---- Source material

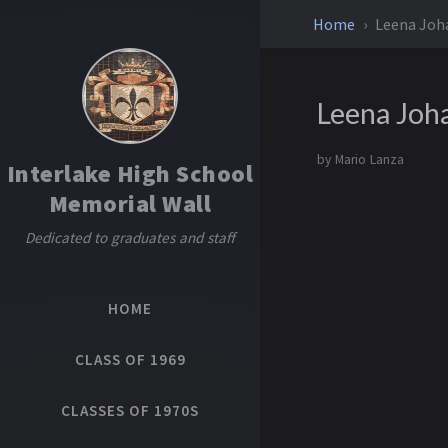
Home
Leena Joh
Leena Joh
by
Mario Lanza
Interlake High School
Memorial Wall
Dedicated to graduates and staff
HOME
CLASS OF 1969
CLASSES OF 1970S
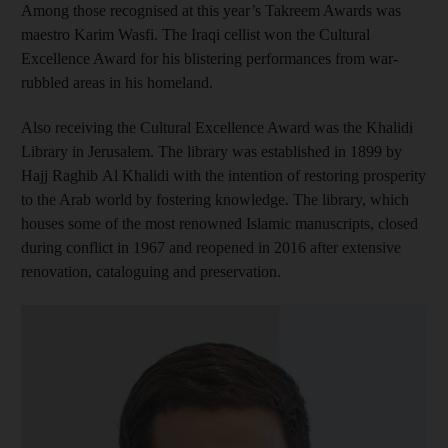
Among those recognised at this year’s Takreem Awards was
maestro Karim Wasfi. The Iraqi cellist won the Cultural
Excellence Award for his blistering performances from war-
rubbled areas in his homeland.
Also receiving the Cultural Excellence Award was the Khalidi
Library in Jerusalem. The library was established in 1899 by
Hajj Raghib Al Khalidi with the intention of restoring prosperity
to the Arab world by fostering knowledge. The library, which
houses some of the most renowned Islamic manuscripts, closed
during conflict in 1967 and reopened in 2016 after extensive
renovation, cataloguing and preservation.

--------

_Work required_: Convert the records above into a Markdown table with the columns Row and Line text, putting one line in each row and numbering the rows consecutively from 1. Omit the pictures and any blank lines.

_Reply_:
| Row | Line text |
|---|---|
| 1 | Home |
| 2 | Leena Joh |
| 3 | Leena Joh |
| 4 | by |
| 5 | Mario Lanza |
| 6 | Interlake High School |
| 7 | Memorial Wall |
| 8 | Dedicated to graduates and staff |
| 9 | HOME |
| 10 | CLASS OF 1969 |
| 11 | CLASSES OF 1970S |
| 12 | Among those recognised at this year’s Takreem Awards was |
| 13 | maestro Karim Wasfi. The Iraqi cellist won the Cultural |
| 14 | Excellence Award for his blistering performances from war- |
| 15 | rubbled areas in his homeland. |
| 16 | Also receiving the Cultural Excellence Award was the Khalidi |
| 17 | Library in Jerusalem. The library was established in 1899 by |
| 18 | Hajj Raghib Al Khalidi with the intention of restoring prosperity |
| 19 | to the Arab world by fostering knowledge. The library, which |
| 20 | houses some of the most renowned Islamic manuscripts, closed |
| 21 | during conflict in 1967 and reopened in 2016 after extensive |
| 22 | renovation, cataloguing and preservation. |